Thanks a lot for the report, this is error is due to a Change in the backtrace format introduced in #9096. I will try to propose a patch to update oUnit adhoc backtraces parser.
Also note that if there are any other blockers, I encourage you to also report them on the opam-repository readiness issue. It would help to document what are the constraints and blockers of downstream distributions.
@vlaviron@octachron, I would be very interested to read what you might think of the proposal to use an opam config variable so that individual users could more easily enable higher optimization levels for an entire switch. I have not had a chance to test this approach, but presuming that it plays nicely with opam, would that step already be too far in your view? It seems to me to be premature to change the default, but I also think that it would be beneficial to make it easier for people to test with a whole switch that is as highly optimized as possible.
It also seems possible that the optimal point on the compilation time vs produced executable speed might be different when building dependencies in a switch versus direct compilation of a project. That is, at least hopefully, we compile each library in each switch rather less often than we compile the projects we are developing. So it may make sense for the default when opam is building dependencies to opt for a higher optimization level than the default that is set for builds in the edit-typecheck-compile-debug cycle.
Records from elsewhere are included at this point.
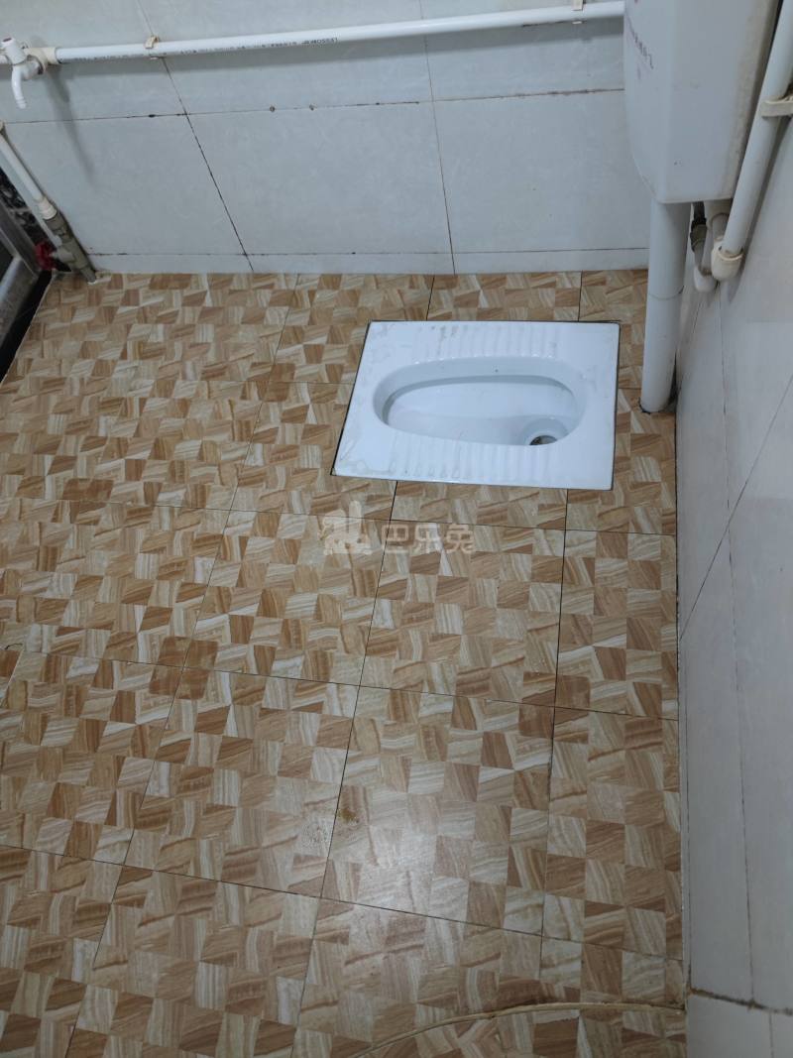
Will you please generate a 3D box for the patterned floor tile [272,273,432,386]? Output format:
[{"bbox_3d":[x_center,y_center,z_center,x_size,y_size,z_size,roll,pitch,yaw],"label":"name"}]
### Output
[{"bbox_3d":[-0.087,-0.416,1.583,0.300,0.010,0.298,3,62,12],"label":"patterned floor tile"}]

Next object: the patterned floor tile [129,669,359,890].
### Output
[{"bbox_3d":[-0.227,0.372,1.163,0.300,0.010,0.300,3,62,12],"label":"patterned floor tile"}]

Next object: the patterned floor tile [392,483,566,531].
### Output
[{"bbox_3d":[0.143,-0.042,1.323,0.300,0.010,0.087,4,62,12],"label":"patterned floor tile"}]

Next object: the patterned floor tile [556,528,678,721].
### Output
[{"bbox_3d":[0.344,0.140,1.180,0.174,0.010,0.300,3,62,12],"label":"patterned floor tile"}]

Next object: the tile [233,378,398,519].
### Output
[{"bbox_3d":[-0.134,-0.153,1.435,0.300,0.010,0.300,4,62,12],"label":"tile"}]

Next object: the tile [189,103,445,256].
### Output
[{"bbox_3d":[-0.131,-0.658,1.471,0.450,0.310,0.010,3,62,12],"label":"tile"}]

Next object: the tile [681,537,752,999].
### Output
[{"bbox_3d":[0.363,0.273,0.875,0.010,0.298,0.450,3,62,12],"label":"tile"}]

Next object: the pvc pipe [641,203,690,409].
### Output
[{"bbox_3d":[0.413,-0.336,1.186,0.050,0.438,0.050,1,61,16],"label":"pvc pipe"}]

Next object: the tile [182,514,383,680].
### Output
[{"bbox_3d":[-0.180,0.108,1.295,0.300,0.010,0.300,4,62,12],"label":"tile"}]

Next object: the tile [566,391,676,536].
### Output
[{"bbox_3d":[0.393,-0.122,1.328,0.175,0.010,0.300,3,62,12],"label":"tile"}]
If it works nicely with opam, it sounds like a good way to provide more control on the optimization options. But the stateful nature of this option seems a bit worrying: my memories from Gentoo is that tracking bugs that only appear at specific optimisation levels is not fun. Even more so when the optimisation level is implicit and may vary between packages.
I don’t mind at all if it gets more people to try different flambda options, but my advice is to always consider optimisation flags on a package or project basis, not blindingly on a whole opam switch.
Although I’ll admit that it could be a nice idea to have a specified opam config variable for the required optimisation level (I wouldn’t use numbers though, but names like “default”, “agressive” and “very aggressive” for instance), in my opinions it would be the job of each package to decide how to translate those hints into actual compilation flags. I would expect build systems to help by providing reasonable defaults though, and the -O2 and -O3 flags were designed explicitly in the hope that they would be good defaults.
But that’s kind of the problem: -O3 is very far from the highest settings that you can give, it was picked as a reasonable compromised for people willing to spend a non-trivial amount of extra time compiling for hopefully better runtime performance. By tweaking the flambda parameters you can set bigger inlining thresholds, or more inlining rounds, but whether it is useful or not will highly depend on the specifics of the code being compiled.
To me, this corresponds to dune profiles, and would deserve to be discussed with the dune maintainers. The -O2 and -O3 options are ignored by the non-flambda compiler but do not cause an error, so you may want to see if they can be convinced to add one of them by default in the release profile.